SPX now -8% from the high.
Nasdaq is down 1.5-20.% while 10-year yield is also down ~10bps. Strange! Is the action mostly driven by OpEx?
I wouldn’t be surprised to see a green close.
Pretty dreary action. I’ve been in this neighborhood many times over the years, and generally expect things to get better around the corner.
If you listen to Bob Dylan, you’ll recognize the lyrics. After the ambulances go and we see Cinderella sweeping up on Desolation Row – that’s generally when it’s time to go long.
Good sign that SMH and IWM were among the first to go green.
Yup! I hope ARKK would also put in some sort of bottom here.
I agree we might be putting in at least a short-term bottom today. Having said that, I doubt if there will be meaningful rally until we are past the FOMC on 26th.
Some of the components of the Fear and Greed Index are not updating.

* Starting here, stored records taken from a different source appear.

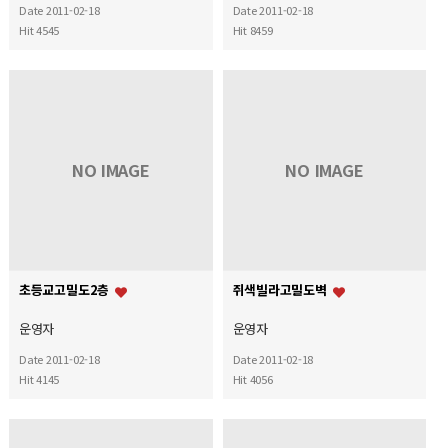
Date 2011-02-18
Date 2011-02-18
Hit 4545
Hit 8459
NO IMAGE
NO IMAGE
초등교고밀도2층
쥐색빌라고밀도벽
운영자
운영자
Date 2011-02-18
Date 2011-02-18
Hit 4145
Hit 4056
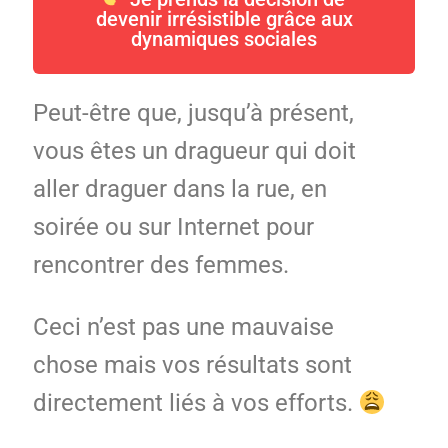
devenir irrésistible grâce aux
dynamiques sociales
Peut-être que, jusqu’à présent,
vous êtes un dragueur qui doit
aller draguer dans la rue, en
soirée ou sur Internet pour
rencontrer des femmes.
Ceci n’est pas une mauvaise
chose mais vos résultats sont
directement liés à vos efforts.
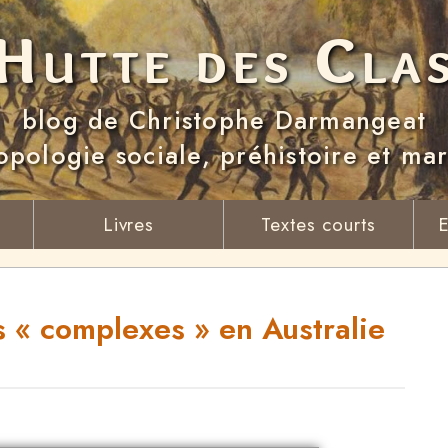
Hutte des Cla
blog de Christophe Darmangeat
opologie sociale, préhistoire et ma
Livres
Textes courts
E
s « complexes » en Australie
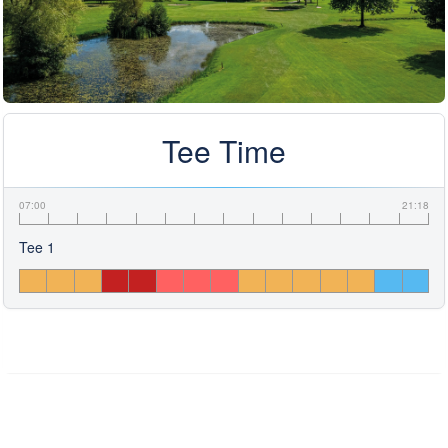
Tee Time
07:00
21:18
Tee 1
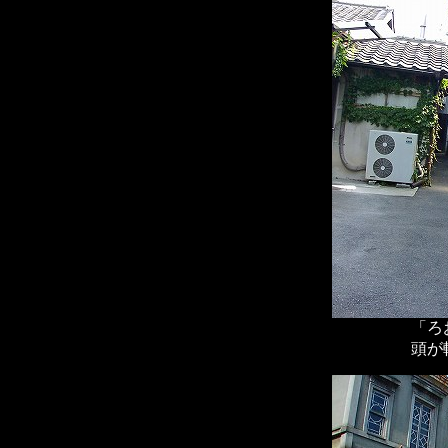
「ろ
頭が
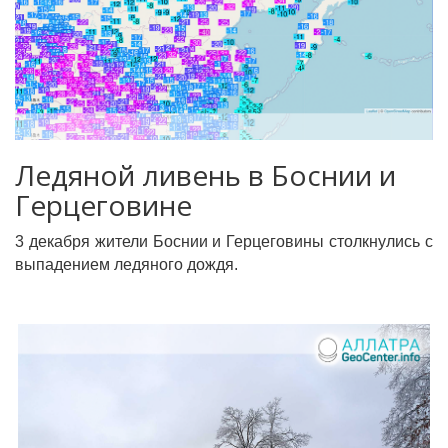
Ледяной ливень в Боснии и
Герцеговине
3 декабря жители Боснии и Герцеговины столкнулись с
выпадением ледяного дождя.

Hence the Index is not showing the level of anxiety. Some individual stocks are trying to stabilize. Markets don’t normally bottom on a Friday. In any case, if you are trading with the trend one should be selling rallies not trying to catch a falling knife.
Damn. I should have stuck with my bounce to 4600->followed by a decline to 4400 or lower->followed by a rally to 4700 or higher scenario.
So what now? Well, had I not opened positions earlier there is no doubt I would be opening positions now.
I don’t trade cryptocurrencies but I do follow the conversations of those at work who buy and sell. Another tell that speculative sentiment is taking a hit.
We’ll never hit the exact lows in either sentiment or price, but we really don’t need to.
If it seems that the market has become better (and more sophisticated) at faking us out, it’s probably because it has. After all, traders have become more sophisticated, and the market is nothing more than the aggregate buys/sells of all traders.
I would give 70/30 odds of a decent bounce next week. And if so, I would also give 70/30 odds of SPX +5% to +7% or QQQ +8% to +12% over the intermediate term (2-4 weeks).
Just an opinion, but one based on the kinds of moves frequently seen in 1999 and 2000 when negative sentiment reached current levels.